TEXT SHOWN:
'''

**The Challenge: **Today’s math art challenge is to play the chaos game, and was inspired while I was perusing the excellent Power in Numbers by Talithia Williams. Her chapter on Fern Hunt indicated one of her research interests as Chaos Theory – something that always grabs kids attention, and leads to one of the more fascinating probability related math-art creations.*Materials Needed: *randomizer (die, coin, etc.), paper, pencil, possibly graphing software. *Math concepts* *you could explore with this challenge: *fractals, probability, randomness

Dr Hunt’s main focus was in “dynamical systems and applied probability”. Nevertheless, the connection to chaos is enough to open the door for a probability lesson where you can teach about Dr. Hunt and her work before leading into the following activity.

- Draw a triangle.
- Number each corner such that rolling a die indicates them each equally. (I numbered mine with {1,2} {3,4} and {5,6} on each corner so each vertex had a 1/3 probability of being selected with a fair 6-sided die roll.)
- Place a point in the triangle randomly.
- Randomly select a vertex (I rolled a die for this) and using a ruler, mark a point exactly halfway from your original point to that vertex.
- Repeat…. MANY times.

Ideally, this is an excellent activity to do on transparency paper in a class, and then overlay everyone’s images. The end result is rather surprising. Here is what I was able to do on my own (with about 2 hours of podcasts).

Simply because it takes a long time for the image to resolve itself if you’re doing this by hand, this may be a good one to try to code (not a current skill set of mine). This numberphile video does a nice job explaining and unpacking the chaos game, but if you start it where I have tagged it below (3:10) you can see the form taking shape:

Questions you might ask yourself or students participating in this:

- Can you predict the shape that will form?
- Were you surprised by what appeared?
- What is surprising and what may
*not*be surprising about the final image?

- What is surprising and what may
- What about the “rules” for creating this imposed structure here?
- How might you alter the rules to get different results? (The wikipedia page actually explores some neat answers to that.)
- What do you imagine are actual applications for “applied probability”?
- What do you notice or wonder about the accuracy of by hand (mine above or yours created) and computer generated images? Is there a boon to one over the other? When may “by hand” be more useful? What about “computer generated”?

*Depending on how you use this activity, you may engage with different mathematical standards. I’ve listed possible connected math content above. Here are a few suggestions for how you might integrate the **8 mathematical practices**. Feel free to add your own suggestions in the comments! *

2.) Reason abstractly and quantitatively. *How is “chaos” apparent here or not?* *How many trials do you need to make in order to see the pattern appear? *

6.) Attend to precision. *How is the effectiveness of the result affected by your precision in measuring? *

'''

OBJECTIVE A: In the chaos game post, reproduce verbatim the passage starting at "Questions you might" and ending at "imposed structure here?".
OBJECTIVE B: List the math concepts that the chaos game post says you could explore with this challenge.
The records have nothing to do with the chaos game post.

DATA EXCERPTS:
'''

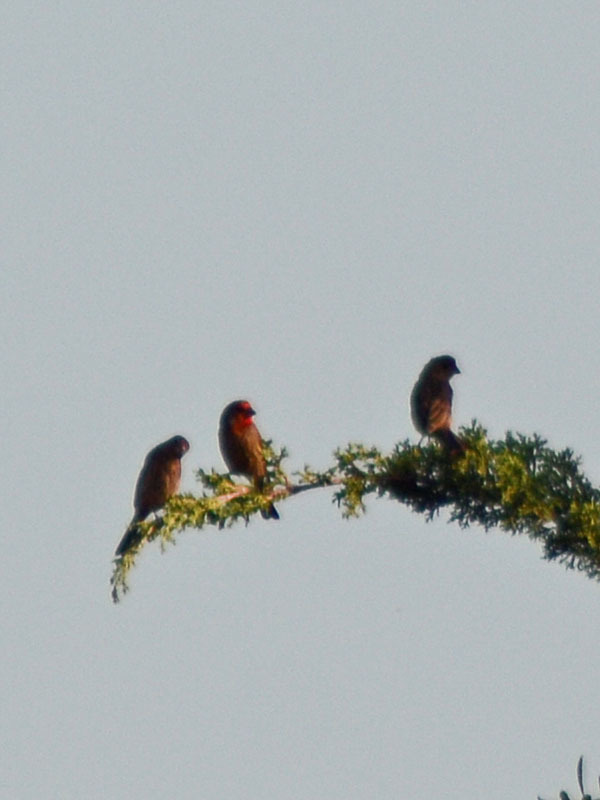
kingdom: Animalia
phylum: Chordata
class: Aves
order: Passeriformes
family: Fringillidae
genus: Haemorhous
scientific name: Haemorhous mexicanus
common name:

'''
'''

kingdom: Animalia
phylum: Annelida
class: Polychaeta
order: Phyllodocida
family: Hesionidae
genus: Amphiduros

'''

EXERCISE RESPONSE A:
Questions you might ask yourself or students participating in this:

- Can you predict the shape that will form?
- Were you surprised by what appeared?
- What is surprising and what may
*not*be surprising about the final image?

- What is surprising and what may
- What about the “rules” for creating this imposed structure here?

EXERCISE RESPONSE B:
- fractals
- probability
- randomness